La fiscalía pide 18 años de cárcel para Porto y Basterra, que se declaran inocentes

Vídeo: Atlas / Foto: Óscar Corral

Hace justo dos años, el 21 de septiembre de 2013, un respetado matrimonio residente en el centro de Santiago, formado por la abogada Rosario Porto y el periodista Alfonso Basterra, acudió a la comisaría de la capital gallega para denunciar la desaparición de su hija, una niña de 12 años a la que su madre decía entonces haber dejado sola en casa unas horas antes.

El cadáver de Asunta fue hallado poco después en una pista forestal cercana a la ciudad en la que vivía y la compasión que despertaron en sus vecinos los compungidos padres se convirtió en una ola de repudio cuando ambos fueron detenidos, apenas unos días después, acusados de ser los asesinos de la pequeña. El próximo 29 de septiembre Porto y Basterra se sentarán en el banquillo con una petición de pena de la fiscalía de 18 años de cárcel, tras dos años en prisión provisional y manteniendo ambos durante todo este tiempo que son inocentes.

El juicio con jurado que arrancará la próxima semana deberá demostrar el plan preconcebido que según concluyó el instructor del caso, José Antonio Vázquez Taín, urdieron Porto y Basterra durante meses para acabar con la vida de su hija. El tribunal deberá determinar si la abogada y el periodista, que estaban separados cuando ocurrieron los hechos, comieron el día de la muerte de la pequeña en casa de Basterra y, con la intención de matar a Asunta, le suministraron un medicamento que les permitiese asfixiarla posteriormente sin que opusiera resistencia. Según la acusación, la mujer llevó después de las seis de la tarde a su hija desde Santiago a su chalé de Montouto, en el limítrofe municipio de Teo, y allí junto a su exmarido, entre las seis y las ocho, ambos “asfixiaron a su hija por medio de la compresión que le aplicaron sobre la boca y la nariz”. El cuerpo de la menor, mantiene la fiscalía, atado de pies y manos por unas cuerdas naranjas, fue trasladado por sus padres y abandonado en la cuneta del camino forestal donde fue hallado a las dos de la madrugada del 22 de septiembre de 2013.
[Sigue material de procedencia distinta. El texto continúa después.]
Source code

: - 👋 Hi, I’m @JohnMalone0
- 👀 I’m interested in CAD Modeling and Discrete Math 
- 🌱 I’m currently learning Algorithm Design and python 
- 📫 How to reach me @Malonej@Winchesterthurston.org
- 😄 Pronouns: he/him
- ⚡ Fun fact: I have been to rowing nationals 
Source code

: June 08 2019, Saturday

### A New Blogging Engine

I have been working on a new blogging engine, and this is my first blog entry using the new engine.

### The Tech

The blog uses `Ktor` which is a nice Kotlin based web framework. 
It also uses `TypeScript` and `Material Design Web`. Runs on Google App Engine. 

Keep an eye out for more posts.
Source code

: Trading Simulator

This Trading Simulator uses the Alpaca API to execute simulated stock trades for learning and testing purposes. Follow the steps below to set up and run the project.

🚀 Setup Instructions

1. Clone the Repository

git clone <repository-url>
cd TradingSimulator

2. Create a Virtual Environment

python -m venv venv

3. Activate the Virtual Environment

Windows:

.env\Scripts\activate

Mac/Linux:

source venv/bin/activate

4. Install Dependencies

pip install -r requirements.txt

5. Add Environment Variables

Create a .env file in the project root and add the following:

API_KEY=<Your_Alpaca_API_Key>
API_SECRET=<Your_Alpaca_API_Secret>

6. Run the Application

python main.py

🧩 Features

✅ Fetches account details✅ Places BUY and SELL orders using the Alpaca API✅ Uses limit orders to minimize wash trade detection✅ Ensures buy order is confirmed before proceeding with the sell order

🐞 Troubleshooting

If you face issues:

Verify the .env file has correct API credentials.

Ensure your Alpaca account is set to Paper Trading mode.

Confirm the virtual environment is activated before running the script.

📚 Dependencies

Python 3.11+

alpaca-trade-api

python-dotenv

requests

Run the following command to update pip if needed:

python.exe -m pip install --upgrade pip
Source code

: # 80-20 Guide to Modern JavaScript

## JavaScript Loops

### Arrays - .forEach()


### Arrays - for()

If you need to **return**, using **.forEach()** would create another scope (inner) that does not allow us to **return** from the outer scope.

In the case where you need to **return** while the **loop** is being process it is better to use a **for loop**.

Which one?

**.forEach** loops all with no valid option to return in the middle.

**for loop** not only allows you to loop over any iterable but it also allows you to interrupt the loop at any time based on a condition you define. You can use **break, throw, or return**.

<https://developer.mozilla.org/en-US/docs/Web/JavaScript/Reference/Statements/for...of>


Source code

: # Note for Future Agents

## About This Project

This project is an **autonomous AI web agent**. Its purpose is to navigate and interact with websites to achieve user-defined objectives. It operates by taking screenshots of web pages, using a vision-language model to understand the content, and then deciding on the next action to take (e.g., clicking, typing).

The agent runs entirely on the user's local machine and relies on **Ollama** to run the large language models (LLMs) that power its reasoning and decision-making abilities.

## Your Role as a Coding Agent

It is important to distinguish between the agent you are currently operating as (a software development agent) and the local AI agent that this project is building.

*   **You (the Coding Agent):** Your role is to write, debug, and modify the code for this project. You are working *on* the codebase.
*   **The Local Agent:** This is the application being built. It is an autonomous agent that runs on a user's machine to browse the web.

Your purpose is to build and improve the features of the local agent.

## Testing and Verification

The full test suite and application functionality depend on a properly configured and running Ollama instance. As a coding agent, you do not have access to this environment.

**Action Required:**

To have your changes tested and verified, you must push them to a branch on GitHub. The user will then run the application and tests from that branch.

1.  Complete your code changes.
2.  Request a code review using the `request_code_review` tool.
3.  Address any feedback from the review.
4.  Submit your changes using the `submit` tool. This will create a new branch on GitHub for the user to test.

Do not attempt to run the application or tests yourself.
Las versiones "confusas" y contradictorias que dieron los padres sobre lo que ocurrió el día en que murió Asunta fueron las que desencadenaron su arresto pero también su imputación por asesinato. Unas cámaras ubicadas en una rotonda de salida de Santiago hacia Teo grabaron a la madre con Asunta en el coche dirigiéndose al chalé donde presuntamente murió la cría, pese a que la abogada había declarado en comisaría que había dejado sola a la menor en su piso compostelano, un relato corroborado en un principio por su exmarido. Las pesquisas policiales descubrieron además que Asunta había sido drogada durante tres meses con el ansiolítico Lorazepam, el mismo que presuntamente le fue suministrado en su última comida en casa de su padre, lo que ha llevado a los investigadores a concluir que Porto y Basterra planearon el asesinato de su hija durante tiempo.

Por la sede en Santiago de la Audiencia Provincial de A Coruña desfilarán desde el 29 de septiembre un total de 84 testigos —desde compañeras y amigas de Asunta, hasta profesores y vecinos— y unos 60 peritos. La declaración de Porto y Basterra está prevista para el 30 de septiembre y el 1 y 2 de octubre y el juicio se prolongará hasta finales de este último mes.

El juicio del asesinato de Asunta, al que los medios han dedicado una enorme cobertura, estaba previsto que comenzase en un primer momento el pasado 23 de junio, pero las dificultades para encontrar a los 11 miembros apropiados para integrar el jurado que decidirá la culpabilidad o inocencia de Porto y Basterra obligaron a retrasarlo.